* _What you should do_
Tally the lines in the entries where the string "Taeniacanthus" appears, and write only the total.

*** Opening Source data ***

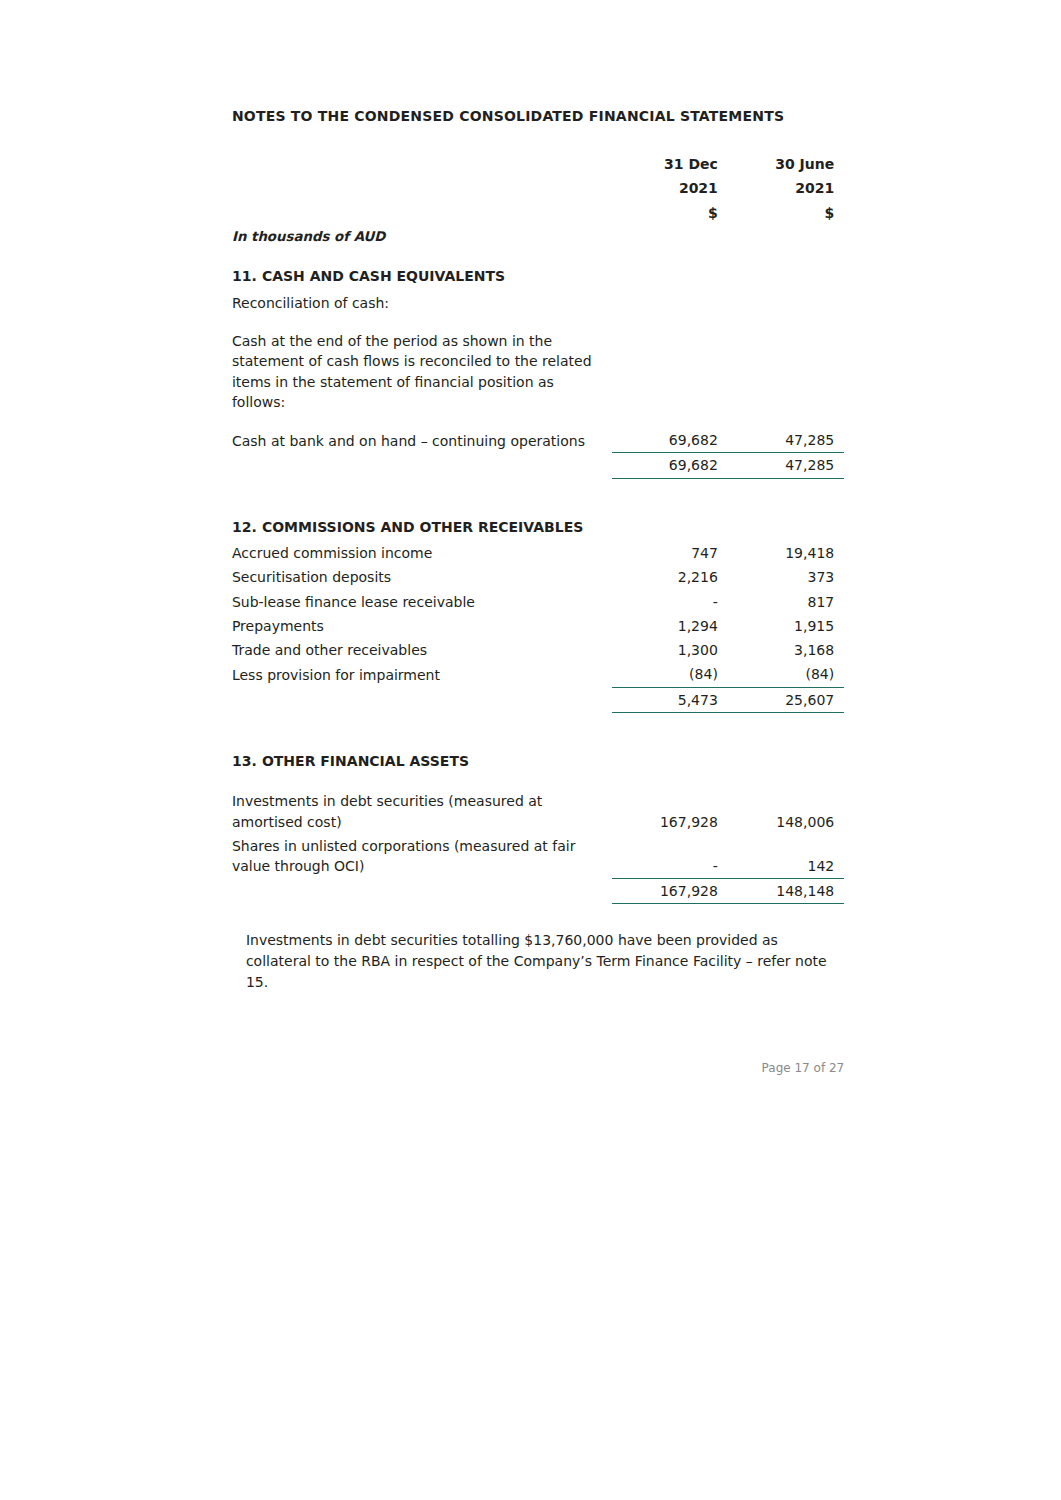Notes to the Condensed Consolidated Financial Statements
| | 31 Dec | 30 June |
| | 2021 | 2021 |
| | $ | $ |
| In thousands of AUD | | |
| / 11. / Cash and cash equivalents / | | |
| Reconciliation of cash: | | |
| Cash at the end of the period as shown in the statement of cash flows is reconciled to the related items in the statement of financial position as follows: | | |
| Cash at bank and on hand – continuing operations | 69,682 | 47,285 |
| | 69,682 | 47,285 |
| / 12. / Commissions and other receivables / | | |
| Accrued commission income | 747 | 19,418 |
| Securitisation deposits | 2,216 | 373 |
| Sub-lease finance lease receivable | - | 817 |
| Prepayments | 1,294 | 1,915 |
| Trade and other receivables | 1,300 | 3,168 |
| Less provision for impairment | (84) | (84) |
| | 5,473 | 25,607 |
| / 13. / Other financial assets / | | |
| Investments in debt securities (measured at amortised cost) | 167,928 | 148,006 |
| Shares in unlisted corporations (measured at fair value through OCI) | - | 142 |
| | 167,928 | 148,148 |
Investments in debt securities totalling $13,760,000 have been provided as collateral to the RBA in respect of the Company’s Term Finance Facility – refer note 15.
Page 17 of 27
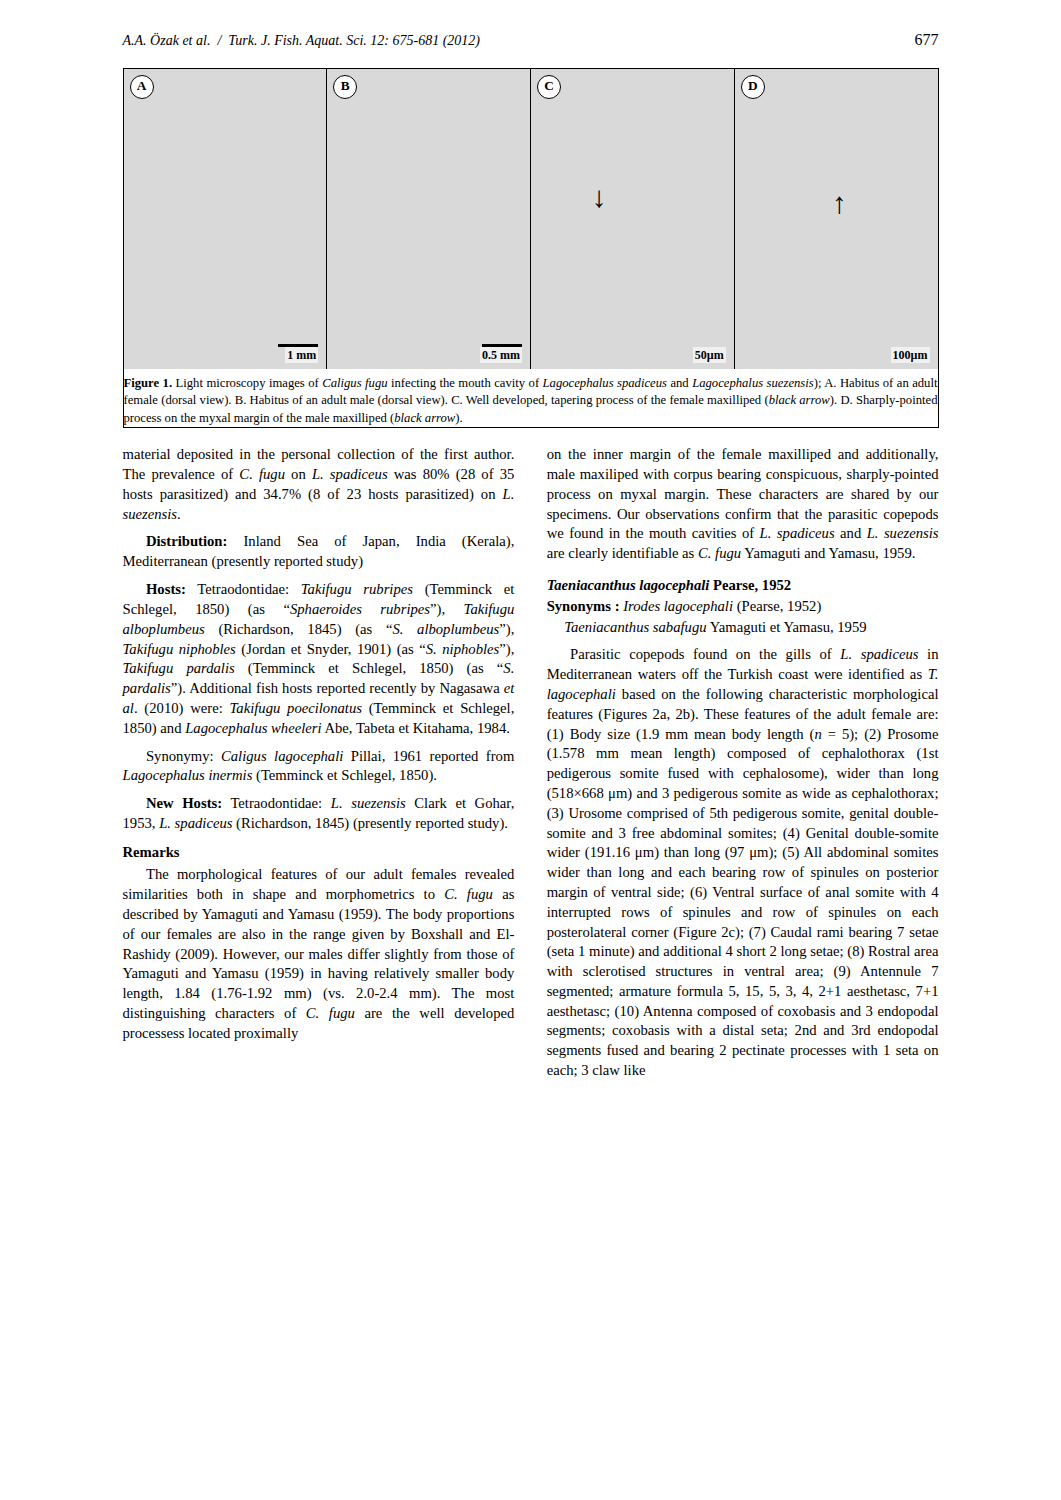A.A. Özak et al. / Turk. J. Fish. Aquat. Sci. 12: 675-681 (2012) 677
A 1 mm
B 0.5 mm
C ↓ 50µm
D ↑ 100µm
Figure 1. Light microscopy images of Caligus fugu infecting the mouth cavity of Lagocephalus spadiceus and Lagocephalus suezensis); A. Habitus of an adult female (dorsal view). B. Habitus of an adult male (dorsal view). C. Well developed, tapering process of the female maxilliped (black arrow). D. Sharply-pointed process on the myxal margin of the male maxilliped (black arrow).
material deposited in the personal collection of the first author. The prevalence of C. fugu on L. spadiceus was 80% (28 of 35 hosts parasitized) and 34.7% (8 of 23 hosts parasitized) on L. suezensis.
Distribution: Inland Sea of Japan, India (Kerala), Mediterranean (presently reported study)
Hosts: Tetraodontidae: Takifugu rubripes (Temminck et Schlegel, 1850) (as “Sphaeroides rubripes”), Takifugu alboplumbeus (Richardson, 1845) (as “S. alboplumbeus”), Takifugu niphobles (Jordan et Snyder, 1901) (as “S. niphobles”), Takifugu pardalis (Temminck et Schlegel, 1850) (as “S. pardalis”). Additional fish hosts reported recently by Nagasawa et al. (2010) were: Takifugu poecilonatus (Temminck et Schlegel, 1850) and Lagocephalus wheeleri Abe, Tabeta et Kitahama, 1984.
Synonymy: Caligus lagocephali Pillai, 1961 reported from Lagocephalus inermis (Temminck et Schlegel, 1850).
New Hosts: Tetraodontidae: L. suezensis Clark et Gohar, 1953, L. spadiceus (Richardson, 1845) (presently reported study).
Remarks
The morphological features of our adult females revealed similarities both in shape and morphometrics to C. fugu as described by Yamaguti and Yamasu (1959). The body proportions of our females are also in the range given by Boxshall and El-Rashidy (2009). However, our males differ slightly from those of Yamaguti and Yamasu (1959) in having relatively smaller body length, 1.84 (1.76-1.92 mm) (vs. 2.0-2.4 mm). The most distinguishing characters of C. fugu are the well developed processess located proximally
on the inner margin of the female maxilliped and additionally, male maxiliped with corpus bearing conspicuous, sharply-pointed process on myxal margin. These characters are shared by our specimens. Our observations confirm that the parasitic copepods we found in the mouth cavities of L. spadiceus and L. suezensis are clearly identifiable as C. fugu Yamaguti and Yamasu, 1959.
Taeniacanthus lagocephali Pearse, 1952
Synonyms : Irodes lagocephali (Pearse, 1952)
Taeniacanthus sabafugu Yamaguti et Yamasu, 1959
Parasitic copepods found on the gills of L. spadiceus in Mediterranean waters off the Turkish coast were identified as T. lagocephali based on the following characteristic morphological features (Figures 2a, 2b). These features of the adult female are: (1) Body size (1.9 mm mean body length (n = 5); (2) Prosome (1.578 mm mean length) composed of cephalothorax (1st pedigerous somite fused with cephalosome), wider than long (518×668 μm) and 3 pedigerous somite as wide as cephalothorax; (3) Urosome comprised of 5th pedigerous somite, genital double-somite and 3 free abdominal somites; (4) Genital double-somite wider (191.16 μm) than long (97 μm); (5) All abdominal somites wider than long and each bearing row of spinules on posterior margin of ventral side; (6) Ventral surface of anal somite with 4 interrupted rows of spinules and row of spinules on each posterolateral corner (Figure 2c); (7) Caudal rami bearing 7 setae (seta 1 minute) and additional 4 short 2 long setae; (8) Rostral area with sclerotised structures in ventral area; (9) Antennule 7 segmented; armature formula 5, 15, 5, 3, 4, 2+1 aesthetasc, 7+1 aesthetasc; (10) Antenna composed of coxobasis and 3 endopodal segments; coxobasis with a distal seta; 2nd and 3rd endopodal segments fused and bearing 2 pectinate processes with 1 seta on each; 3 claw like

*** Closing Source data ***

* _Worked solution_
2